10.05.2020
As we come out of lockdown, there are changes we want in society. We don’t want to just “go back to how it was” because “how it was” was a very unequal, unjust “class society”. Getting that changed falls into the heading of “general changes” that must be on our agenda.
But today I’m thinking about the “specific changes” that are necessary for the health sector.
In particular we need changes in two aspects of the health system: preventive health and universal, free health care.
Today let’s look at the first of these, the much-neglected preventive health aspect.
In Mauritius, if we have been able, today, to reach 14 days with zero new cases of Covid-19, it is in large part due to the fact that we already had a trace-and-test tradition, as well as other measures that date from the eradication of malaria here some 70 years ago. They are invisible services, and often the kind of thing everyone from editorialists to economists to the bosses all refer to as “government wasting money”. The epidemic is a lesson to us that this is the best investment imaginable for any society.
And it is not just now that LALIT says this.
To give an idea, I invite you to read an excerpt from one of many letters LALIT has written over the decades. This one was written nearly 20 years ago on 21 May 2001 to the then Health Minister, Ashok Jugnauth (Week-End took our letter up on 27 May). The letter gives an idea of the detail in LALIT we always go into on preventive health measures against epidemics:
“Dear Sir,
“It is with great concern that we have learnt of cases of malaria being contracted in Mauritius and of the death toll having risen to two people (who contracted malaria abroad) and died here.

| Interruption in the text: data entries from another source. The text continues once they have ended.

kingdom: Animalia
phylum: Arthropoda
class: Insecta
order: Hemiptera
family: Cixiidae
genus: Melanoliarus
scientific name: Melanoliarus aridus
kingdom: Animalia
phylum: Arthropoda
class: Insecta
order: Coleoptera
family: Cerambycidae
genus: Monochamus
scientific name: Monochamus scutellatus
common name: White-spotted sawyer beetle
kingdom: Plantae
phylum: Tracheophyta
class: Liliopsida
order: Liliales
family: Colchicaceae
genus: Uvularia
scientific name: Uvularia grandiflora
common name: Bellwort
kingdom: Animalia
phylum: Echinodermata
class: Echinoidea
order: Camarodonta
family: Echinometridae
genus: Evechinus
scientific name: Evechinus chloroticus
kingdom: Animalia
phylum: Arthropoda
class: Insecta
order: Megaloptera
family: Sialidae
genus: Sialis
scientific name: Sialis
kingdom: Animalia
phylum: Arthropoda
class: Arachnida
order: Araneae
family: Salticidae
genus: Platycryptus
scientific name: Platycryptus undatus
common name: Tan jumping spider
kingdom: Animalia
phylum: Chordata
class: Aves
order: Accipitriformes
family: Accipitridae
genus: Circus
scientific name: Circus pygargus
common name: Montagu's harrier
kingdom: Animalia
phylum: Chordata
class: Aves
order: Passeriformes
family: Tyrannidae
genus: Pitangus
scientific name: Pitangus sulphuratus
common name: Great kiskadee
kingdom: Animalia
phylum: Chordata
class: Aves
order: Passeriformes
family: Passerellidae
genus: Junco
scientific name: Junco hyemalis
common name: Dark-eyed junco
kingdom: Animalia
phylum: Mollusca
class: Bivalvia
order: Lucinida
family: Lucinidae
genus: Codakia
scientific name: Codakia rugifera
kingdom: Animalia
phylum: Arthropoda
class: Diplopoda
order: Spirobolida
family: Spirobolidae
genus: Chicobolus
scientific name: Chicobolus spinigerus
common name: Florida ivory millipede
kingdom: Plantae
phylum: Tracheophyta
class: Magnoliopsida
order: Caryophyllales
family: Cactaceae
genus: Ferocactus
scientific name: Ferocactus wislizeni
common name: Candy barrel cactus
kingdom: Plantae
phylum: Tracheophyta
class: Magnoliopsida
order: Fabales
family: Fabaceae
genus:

“We are shocked that the new government has not yet re-opened the counters at the Airport for the customary health checks.
“In particular we accuse the Ministry of Health of gross negligence. We explain.
“a) If there is one genuine accomplishment of the Mauritian state in all its history, it is the fact that ours is perhaps the only country in the world to have eradicated malaria after it had been the MAJOR cause of death in the country.
“b) This total eradication, and the subsequent maintenance of a state of zero local infections, has been due to an initial popular mobilization to destroy all breeding grounds, and then to ongoing policies of the Health Ministry, in particular: cleaning and spraying work done by government labourers (in Kreol called “malarya”); door-to-door checks by officers (in Kreol called “marsan lafyev”), who also do follow-up calls on all incoming visitors from endemic areas after they have filled in a form at the “Health check” counter at the airport, which is the key to the success of the program.
“c) ... We are also shocked that you have been in charge of the Health Ministry since the formation of the new government, and you have not re-instated these same health counters.
“d) If two desks, for checking if people had travelled to any country where malaria is endemic, were allegedly “slowing down” disembarking passengers, then two more should be added when you re-instate the tables.
“e) It is a fact known to all who collect data, that people respond with more accuracy if they know WHY a question is being asked, and BY WHOM it is being asked. In particular, when public health is concerned, the questions as to where one has travelled and what one’s address in Mauritius is, are questions which citizens will answer with extreme accuracy, if they know that it is the Health Authorities that will be using them. By sharp contrast, if people know that it is the police and immigration authorities, there can be expected to be the usual resentment. There are even, we hasten to point out, questions about the fundamental right to freedom of movement that are posed. (In a road block for example, the police can ask name and address and questions about insurance and road tax, but not “where you are going to be this week” or “where you have come from” or “who are your friends” or “where do you work”. This kind of question is only asked by police in a police state.) ...
“f) We believe that perhaps the SINGLE MOST PRODUCTIVE WORK SECTOR in the country is the malaria control workers - whether at the airport, or home visits, or canal clearing, or spraying. These are workers who produce inestimable wealth, by preventing illness and premature death.
“g) We have been informed by workers in the sector that there are today LESS officers doing door-to-door [trace-and-test] checks than there used to be. ...
“We also call on you at once to recruit government labourers to clean up canals and spray against mosquitoes. We call on you at once to recruit government officers to do door-to-door checks, on a massive scale. ...
“You are in a position where history will judge you. Will you be the Health Minister in office when the country starts to be invaded, once again, by the killer-disease?”
Lindsey Collen
for LALIT, a personal view.
PS Thank you to Kisna for the research work.